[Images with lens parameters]
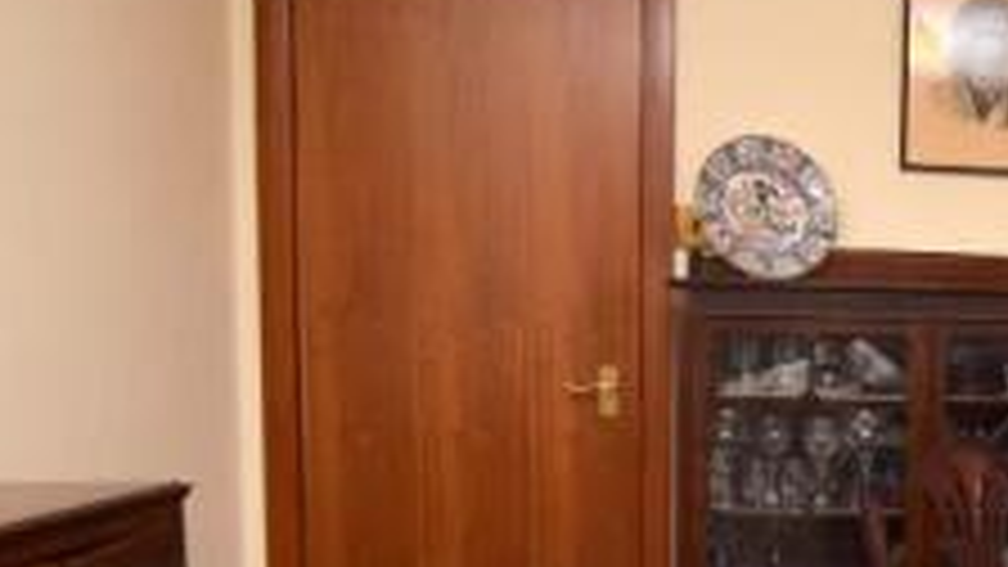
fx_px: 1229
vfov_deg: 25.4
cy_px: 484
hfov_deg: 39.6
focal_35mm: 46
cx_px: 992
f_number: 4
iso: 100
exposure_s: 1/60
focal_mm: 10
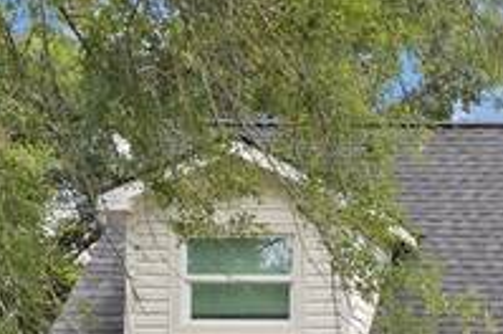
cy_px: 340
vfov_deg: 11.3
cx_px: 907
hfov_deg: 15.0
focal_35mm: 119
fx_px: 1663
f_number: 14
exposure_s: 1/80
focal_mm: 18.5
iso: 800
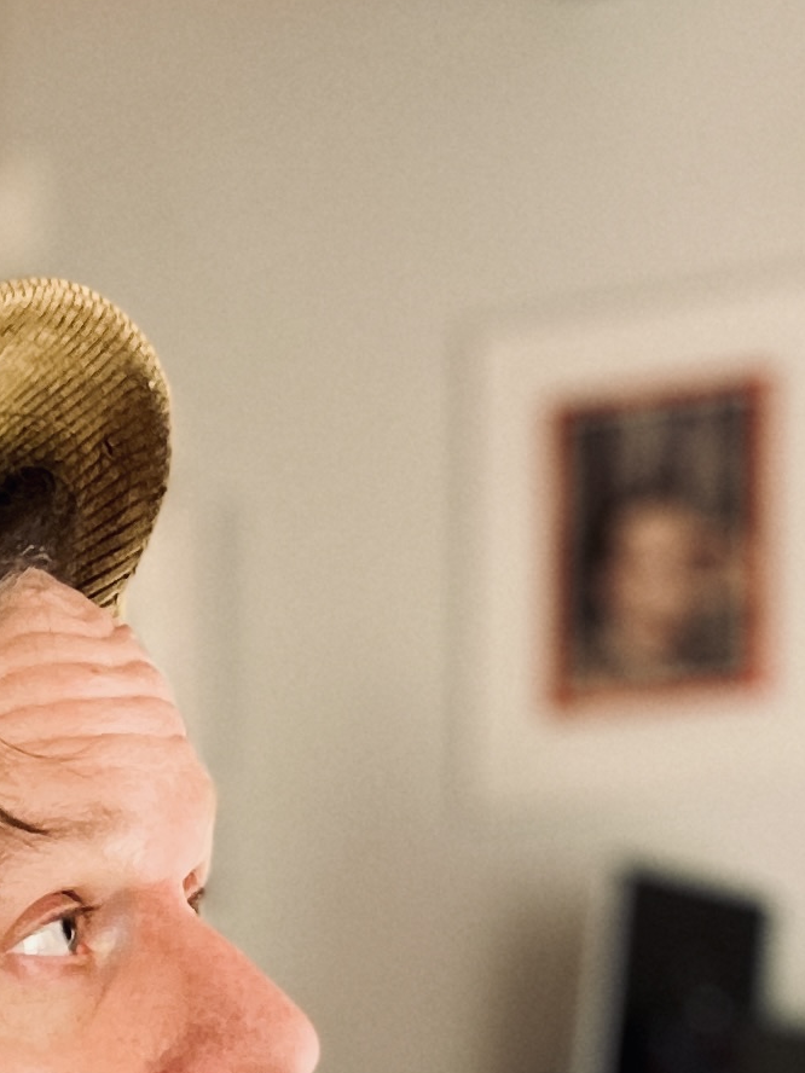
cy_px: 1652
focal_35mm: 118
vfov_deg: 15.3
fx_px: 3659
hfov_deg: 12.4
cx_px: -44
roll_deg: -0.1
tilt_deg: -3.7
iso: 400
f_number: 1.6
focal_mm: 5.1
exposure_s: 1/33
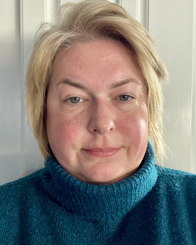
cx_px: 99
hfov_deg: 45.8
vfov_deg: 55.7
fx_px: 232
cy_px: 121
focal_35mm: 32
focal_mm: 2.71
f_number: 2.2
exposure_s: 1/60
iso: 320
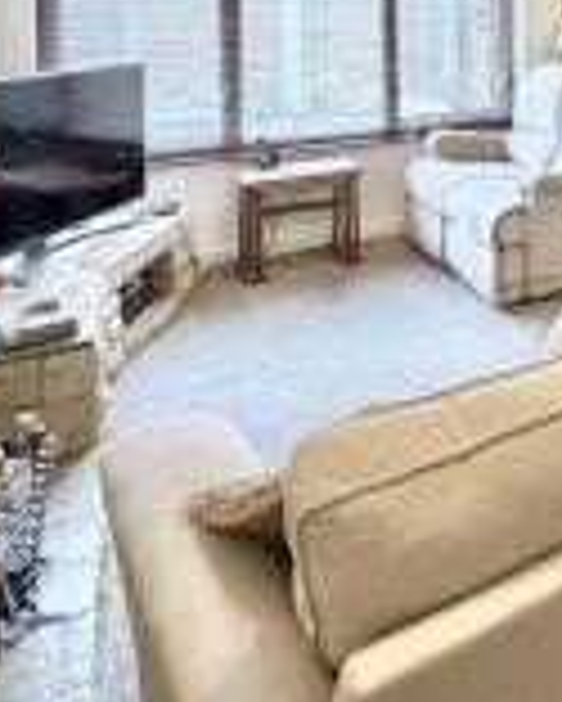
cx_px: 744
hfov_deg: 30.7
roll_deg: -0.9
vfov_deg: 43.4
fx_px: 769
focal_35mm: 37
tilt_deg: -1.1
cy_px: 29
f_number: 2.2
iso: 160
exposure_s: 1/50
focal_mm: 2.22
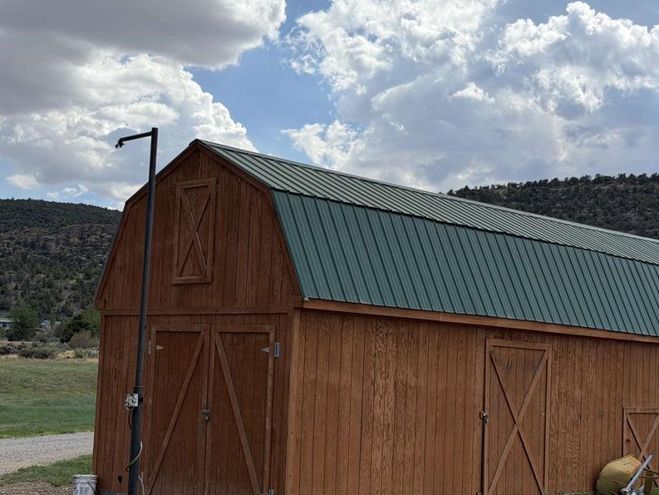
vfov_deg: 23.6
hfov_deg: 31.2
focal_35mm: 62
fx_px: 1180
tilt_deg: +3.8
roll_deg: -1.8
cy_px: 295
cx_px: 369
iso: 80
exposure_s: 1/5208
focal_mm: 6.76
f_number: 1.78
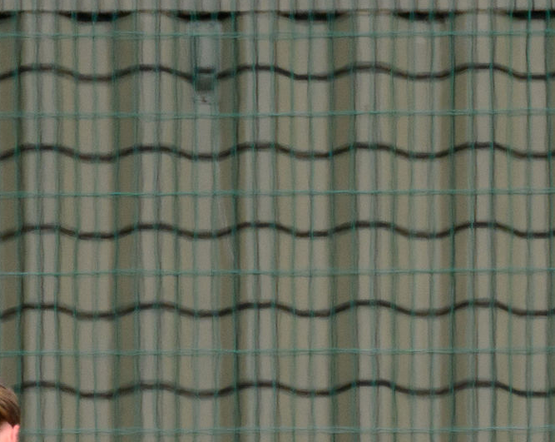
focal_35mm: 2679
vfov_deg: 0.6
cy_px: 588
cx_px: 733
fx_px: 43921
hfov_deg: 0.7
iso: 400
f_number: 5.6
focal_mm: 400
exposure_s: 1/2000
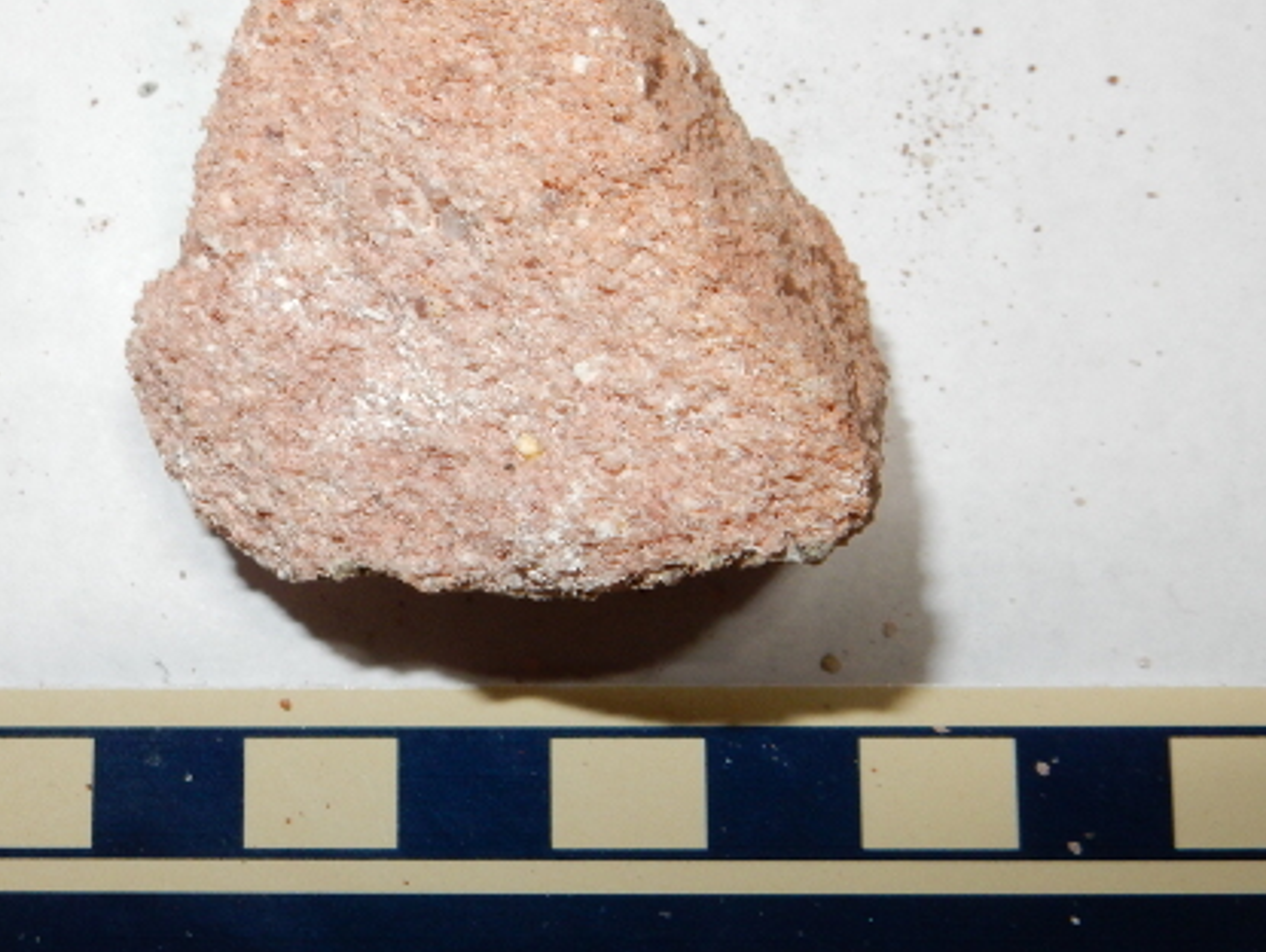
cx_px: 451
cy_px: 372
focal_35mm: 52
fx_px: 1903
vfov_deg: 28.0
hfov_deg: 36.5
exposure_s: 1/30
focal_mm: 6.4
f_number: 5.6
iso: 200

• Required action: Extract exactly the lines above from the line containing "exposure_s: 1/5208" through the last one, both ends included, but not the pictures.

• Task response:
exposure_s: 1/5208
focal_mm: 6.76
f_number: 1.78
focal_35mm: 2679
vfov_deg: 0.6
cy_px: 588
cx_px: 733
fx_px: 43921
hfov_deg: 0.7
iso: 400
f_number: 5.6
focal_mm: 400
exposure_s: 1/2000
cx_px: 451
cy_px: 372
focal_35mm: 52
fx_px: 1903
vfov_deg: 28.0
hfov_deg: 36.5
exposure_s: 1/30
focal_mm: 6.4
f_number: 5.6
iso: 200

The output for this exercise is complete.